Nessa quarta-feira (25) outro caso de abuso foi registrado. Desta vez, um adolescente de 13 anos teria levado uma criança de 3 anos para os fundos de uma residência no Bairro Cascavel Velho e cometido ato infracional análogo a estupro com penetração.

O adolescente foi apreendido e deve responder diante do Poder Judiciário.

Tendo em vista os casos recentes de estupro de vulnerável em Cascavel, a equipe da CGN conversou com a Psicóloga Poliana Herber que é especialista no assunto, além de ser Psicóloga Jurídica, perita Ad Hoc do TJPR (Tribunal de Justiça do Paraná) para falar sobre o assunto.

“A criança passa por uma ruptura da realidade dela, das memórias com as percepções, isso impacta na autoestima, confiança, impacta nas questões de personalidade, nas questões de noção de corpo, da estrutura corporal dela”, ressalta a especialista.

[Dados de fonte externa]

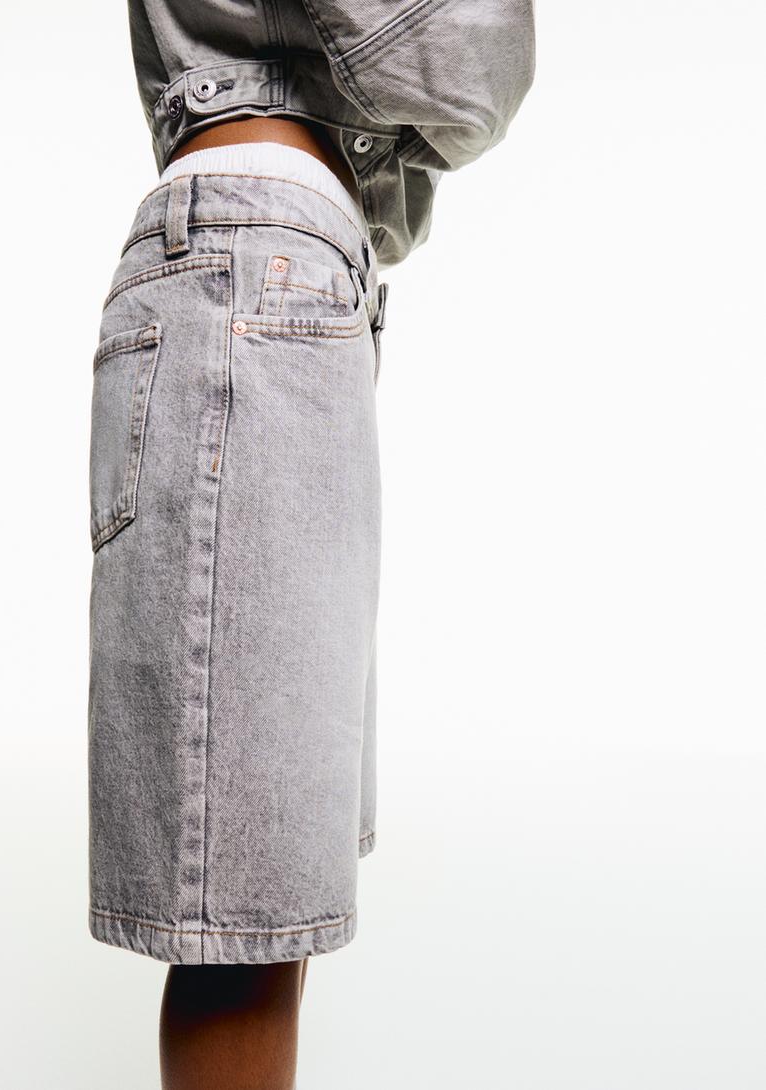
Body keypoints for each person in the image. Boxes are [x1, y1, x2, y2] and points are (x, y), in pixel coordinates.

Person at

Ela explica que alguns sintomas podem ser notados nas crianças que sofrem esse tipo de trauma. São esses:

  • Isolamento;
  • Ansiedade;
  • Problemas na alimentação;
  • Alterações no sono;
  • Crises de estresse com gritos e impaciência;
  • Depressão;
  • Autolesão;
  • Pensamentos suicidas;
  • Dores físicas.

Segundo ela, se o abuso ocorre dentro de casa por algum familiar, quando o abusador chega no ambiente, a criança tende a sair daquele local e se isolar.

“Os pais, cuidadores, precisam ficar muito atentos a esses sinais. Além desses básicos, tem a questão da depressão, da autolesão. Algumas crianças começam a se machucar depois de sofrerem essa violência e pensamentos suicidas também aparecem”.

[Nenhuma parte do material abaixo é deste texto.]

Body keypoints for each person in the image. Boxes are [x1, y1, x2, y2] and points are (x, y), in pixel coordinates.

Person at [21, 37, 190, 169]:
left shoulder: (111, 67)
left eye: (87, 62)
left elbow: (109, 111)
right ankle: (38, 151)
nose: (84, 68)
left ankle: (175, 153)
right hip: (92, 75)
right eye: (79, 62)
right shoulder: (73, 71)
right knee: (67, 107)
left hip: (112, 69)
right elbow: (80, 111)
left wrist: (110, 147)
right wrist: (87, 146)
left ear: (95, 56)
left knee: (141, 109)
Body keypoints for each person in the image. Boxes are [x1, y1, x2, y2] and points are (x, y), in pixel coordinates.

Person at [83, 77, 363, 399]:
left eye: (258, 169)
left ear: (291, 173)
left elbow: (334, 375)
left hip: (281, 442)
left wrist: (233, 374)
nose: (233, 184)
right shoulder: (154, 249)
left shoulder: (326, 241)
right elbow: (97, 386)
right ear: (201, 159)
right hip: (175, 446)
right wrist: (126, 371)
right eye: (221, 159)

Ela explicou também que durante o tratamento psicológicos as crianças demonstram sinais com os brinquedos e chegam inclusive a falar do abuso.

Por outro lado, as crianças podem não trazer o conteúdo emocional, mas apresentam dores físicas que indicam a agressão sexual, como por exemplo dores nos órgãos genitais, infecções, podendo até ter gravidez precoce.

Neste caso é importante que sejam utilizadas técnicas para que a criança não fique revivendo o abuso.

“As pessoas devem procurar os locais que oferecem esse atendimento como o Caps, atendimento de saúde, exame clínico-médico, exame com o médico legista no IML (Instituto Médico Legal) para que ele faça o documento apropriado para a situação. A segurança pública, assistência social e a escola”.

Ela conta ainda que o número de crianças abusadas aumentou em mais de 60% durante a pandemia e que por isso é necessário ter o cuidado com as crianças para que elas recebam tratamento adequado.

Denúncias sobre abuso podem ser repassadas diretamente para a polícia ou de forma anônima pelo Disque 100, um serviço público que atende todo tipo de violação de direitos humanos.